Education Update is a weekly blog post highlighting recent developments in the world of education. The linked articles and summaries are not endorsements, rather frame points of view to begin conversations about the state of education, trends, and how we as designers can play an active role in shaping schools.
Teaching Emotional Smarts To Boost Academic Success
Bellevue Schools are turning to an approach called “RULER” in order to improve learning and student behavior. Created by Yale researchers, RULER, is “aimed at teaching students – and teachers – how to Recognize, Understand, Label, Express and Regulate emotions”. The approach draws from decades of brain research on “Emotional Intelligence” and the complex link between feelings and thinking. Success with RULER has been reported in a variety of school settings including public and private schools, and among both affluent and economically challenged student populations. Ruler is now being used in more than 800 schools across the country, including other school districts in the northwest such as Seattle Public Schools.
We Think Better on Our Feet, Literally
A new Texas A&M University study finds that students “show 12 percent greater on-task engagement in classrooms with standing desks, which equates to an extra seven minutes per hour of engaged instruction time.” The study involved around 300 children ranging from second to forth graders who were monitored for an entire school year. The study measured student’s engagement with particular tasks while situated on standing desks compared with those at traditional sitting desks. The results indicated that students in standing work stations were more productive in completing academic tasks than their counterparts. Mark Benden, Ph.D., CPE, associate professor at the Texas A&M Health Science Center, School of Public Health, who headed the research study states,”The key takeaway from this research is that school districts that put standing desks in classrooms may be able to address two problems at the same time: academic performance and childhood obesity.”
Create the Learning Community Vital to Project-Based Learning’s Success
Project-based Learning, though not a new pedagogy, relies on building a learning community in order to be successful.
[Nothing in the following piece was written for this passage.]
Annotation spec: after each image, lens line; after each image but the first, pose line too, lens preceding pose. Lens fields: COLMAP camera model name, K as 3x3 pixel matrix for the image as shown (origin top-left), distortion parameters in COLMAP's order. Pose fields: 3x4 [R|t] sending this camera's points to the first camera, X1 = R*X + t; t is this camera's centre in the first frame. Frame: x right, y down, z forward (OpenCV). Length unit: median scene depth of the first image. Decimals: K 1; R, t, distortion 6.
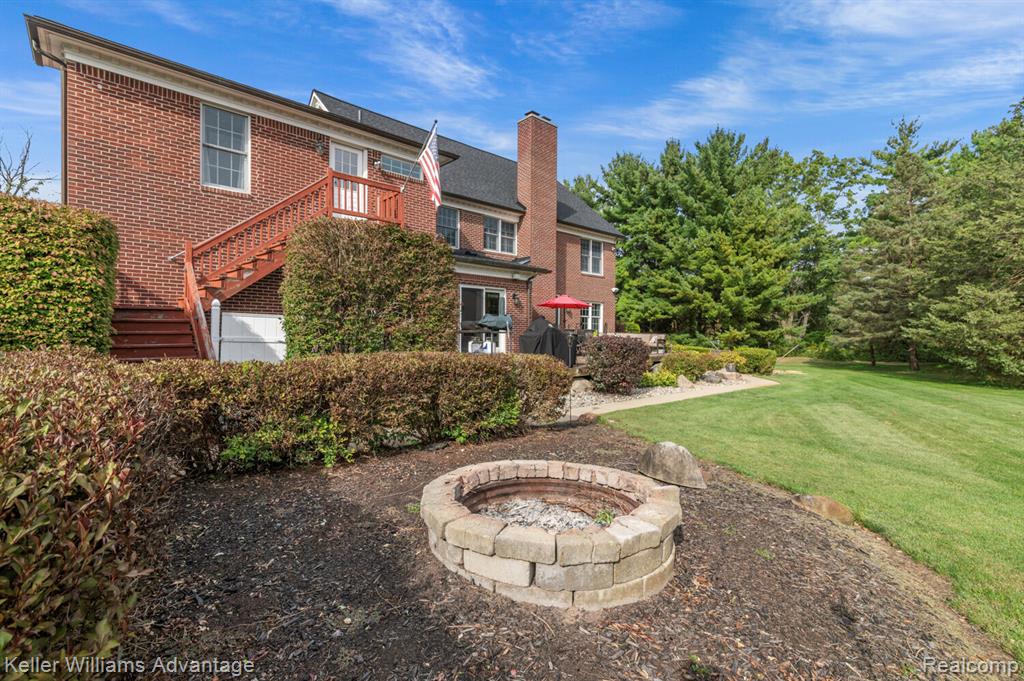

Laura Thomas, director of the Antioch Center for School Renewal, believes that teachers must create a strong learning community in the classroom in order for project-based learning to work. When students learn to communicate with each other, the collaboration process of project-based learning becomes easier, conflict resolution becomes a conversation between the students and teacher, and a supportive class culture is established. “Paying attention to these underlying structures of the classroom will result in big payoffs in the depth and quality of the project-based learning students do, Thomas said.”